Superbonus 110%, si susseguono le reazioni alle indiscrezioni trapelate in merito a un possibile stop. “Il superbonus 110% funziona, non possiamo interromperlo di punto in bianco – dice la presidente della commissione Attività Produttive della Camera, Martina Nardi, deputata Pd – Va prolungato necessariamente fino al 2023 e poi va prevista un’uscita graduale e sensata dal sostegno pubblico. Una misura che invece dovrà rimanere permanente è la possibilità di cessione del credito”.  

“L’ecobonus edilizio – sottolinea – è efficace, è utilizzato da molte imprese e famiglie e soprattutto è riuscito a mettere in moto un settore ad alta densità di manodopera, incidendo così sulla produzione e sulla occupazione”. Inoltre, continua Nardi, “è importante nel processo di transizione ecologica, garantendo nelle costruzioni soluzioni meno inquinanti ed energivore.
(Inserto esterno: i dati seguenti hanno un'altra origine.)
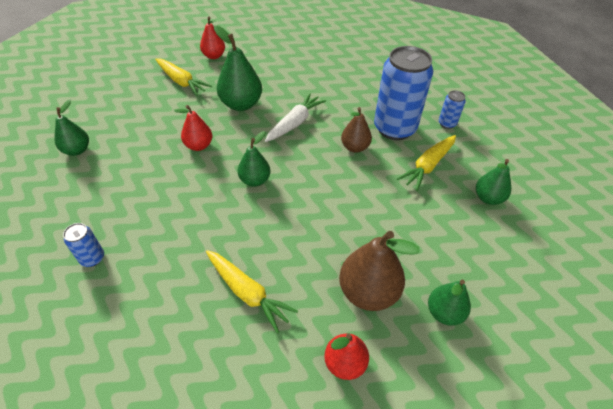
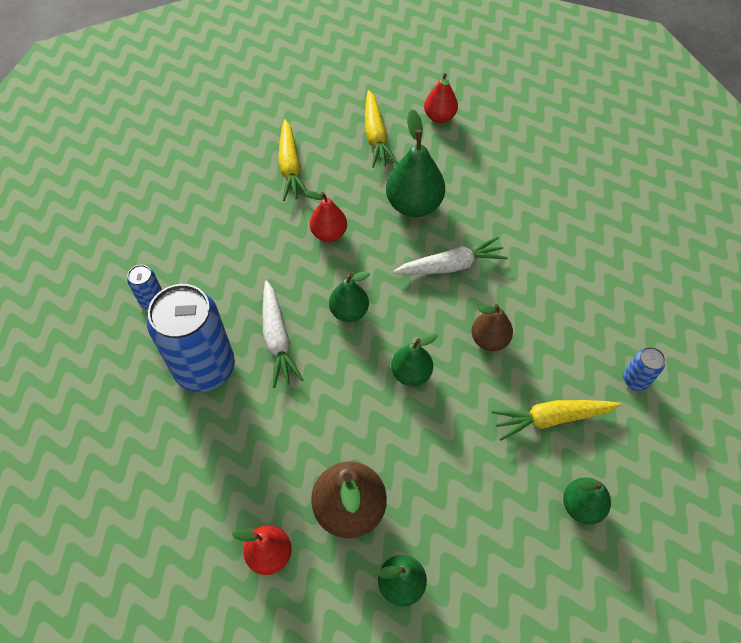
camera: 40 degrees right, 10 degrees up
(77, 150) = (217, 170): green pear -> green pear (411, 373)
(219, 224) = (277, 339): none -> white carrot
(247, 293) = (246, 426): yellow carrot -> yellow carrot (290, 167)
(394, 128) = (561, 345): blue can -> blue can (205, 367)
Chiuderlo così darebbe un segnale negativo e contraddittorio che potrebbe compromettere la già difficile strada verso uno sviluppo più sostenibile”. 
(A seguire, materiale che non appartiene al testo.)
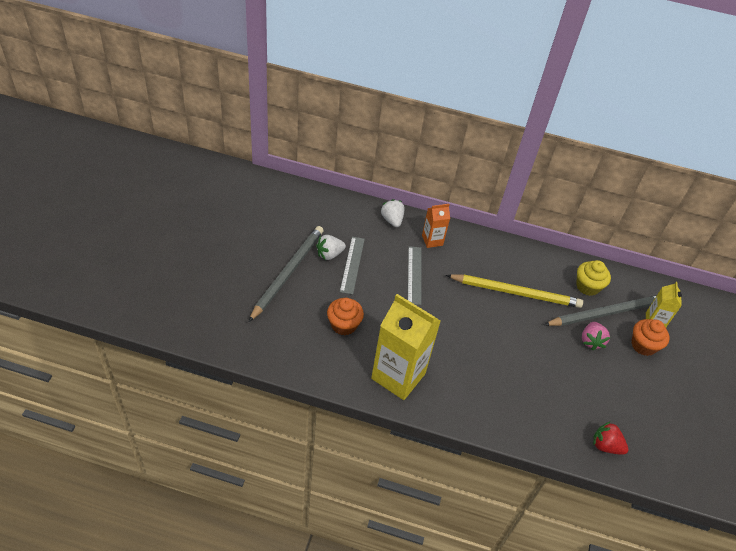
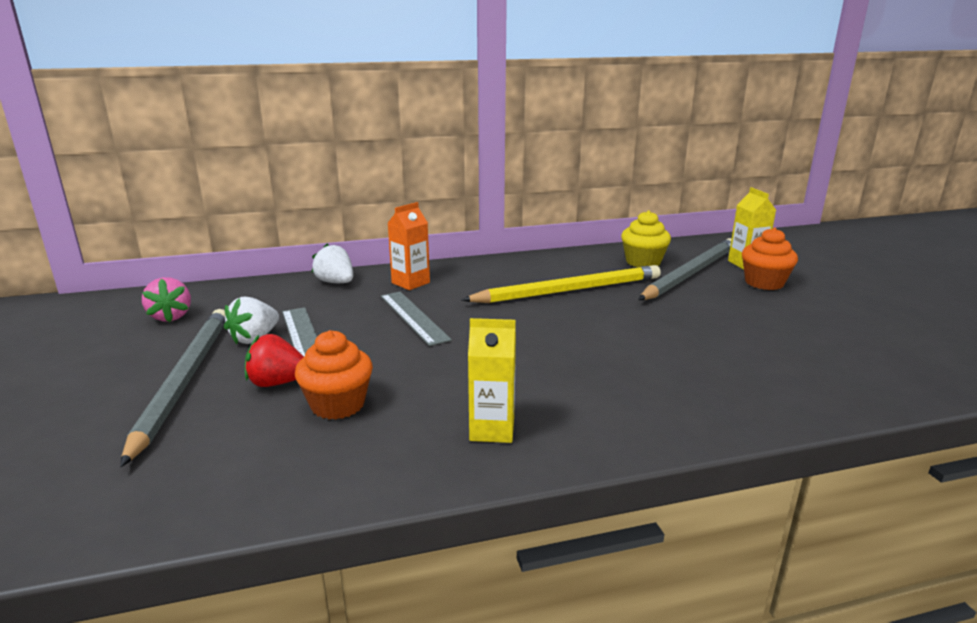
camera: 25 degrees left, 25 degrees down
(398, 376) = (492, 429): yellow carton -> yellow carton, size x0.50
(591, 341) = (707, 298): pink strawberry -> pink strawberry (171, 316)
(605, 446) = (868, 380): red strawberry -> red strawberry (277, 383)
“Apprendiamo da fonti di stampa di un possibile taglio alla dotazione del Superbonus 110%: chiediamo rassicurazioni immediate al ministro dell’Economia e delle Finanze Daniele Franco che queste voci siano prive di fondamento – afferma il capogruppo del MoVimento 5 Stelle alla Camera Davide Crippa – Ci aspettiamo che il ministro ci dica non solo che il Superbonus 110% non sarà depotenziato ma che il governo tenga fede al mandato, ricevuto dal Parlamento, di prorogare la nostra misura almeno fino a fine 2023. Attendiamo anche di conoscere al più presto le modalità con cui si sosterrà la proroga: se non si può attingere a risorse europee, a nostro avviso va utilizzato il fondo generato dal Governo per sostenere gli investimenti non coperti dal Recovery Plan, dotandolo delle risorse necessarie”. 
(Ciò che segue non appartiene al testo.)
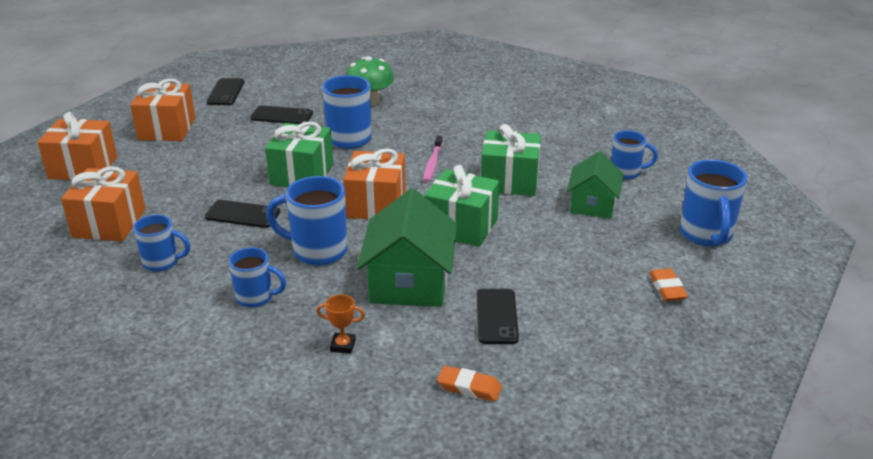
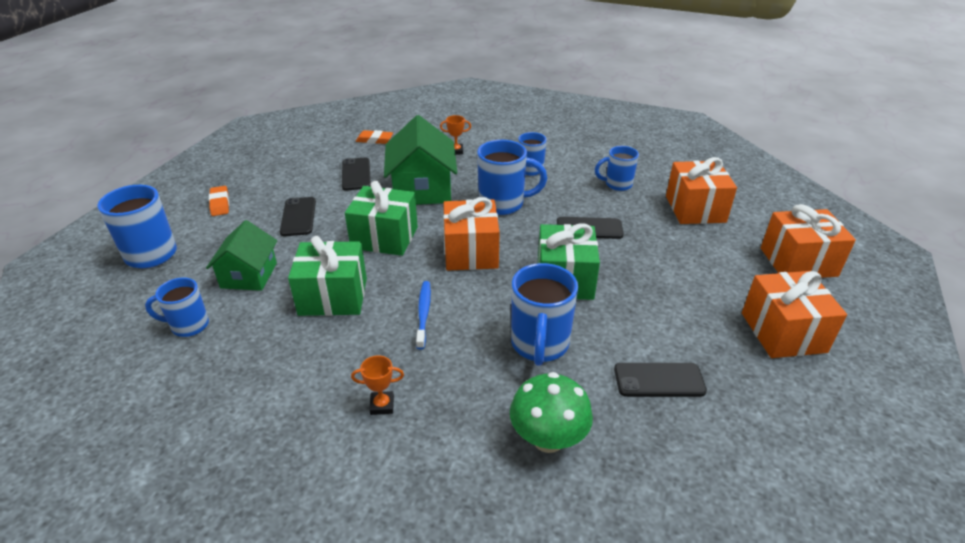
camera: 170 degrees right, 5 degrees up
(226, 92) = (792, 431): black phone -> black phone (298, 217)
(432, 163) = (423, 314): pink toothbrush -> blue toothbrush
(469, 121) = (382, 405): none -> orange trophy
“Proprio oggi dall’Istat è giunta l’ennesima notizia a conferma dei benefici prodotti dal Superbonus: a febbraio 2021 i livelli della produzione nel comparto delle costruzioni hanno superato quelli di febbraio 2020, poco prima dell’inizio delle restrizioni dovute alla pandemia. Sarebbe miope non investire massicciamente su una misura che già ai suoi esordi ha portato benefici per i cittadini, per le imprese e i tecnici del settore e per l’occupazione”, conclude Crippa. 

In una nota intervengono anche i senatori M5S in commissione Industria, Commercio e Turismo Gianni Girotto, Cristiano Anastasi, Gianluca Castaldi, Marco Croatti, Gabriele Lanzi e Sergio Vaccaro. “Oggi alcuni giornali – scrivono – nei vari resoconti relativi al Def, parlano di probabile ‘sforbiciata’ degli stanziamenti destinati al Superbonus. Si tratta di una misura il cui volano economico in termini di lavori e di occupazione è stata certificata e ribadita da tutti, a partire da Confindustria e Ance. Dal ministro dell’Economia Franco ci aspettiamo massima e immediata chiarezza su questo fronte. Il provvedimento va semplificato? Senza dubbio. I passaggi burocratici vanno diminuiti? Considerazione sacrosanta. Depotenziarne però la dotazione sarebbe un tragico errore: ricordiamo che in tre mesi questa misura ha già messo a terra più di un miliardo di euro di lavori, e ha portato il comparto edilizio a essere più dinamico persino rispetto ai mesi pre-pandemia. Prorogarlo a livello temporale e estenderlo ad altre tipologie di edifici, strutture ricettive in primis, deve divenire obiettivo prioritario per l’esecutivo. E se le risorse europee in questo ambito sono off limits, si utilizzi il fondo generato dal governo per spingere gli investimenti impossibili da coprire col Recovery Fund. Il ministro Franco dia subito delucidazioni in merito”.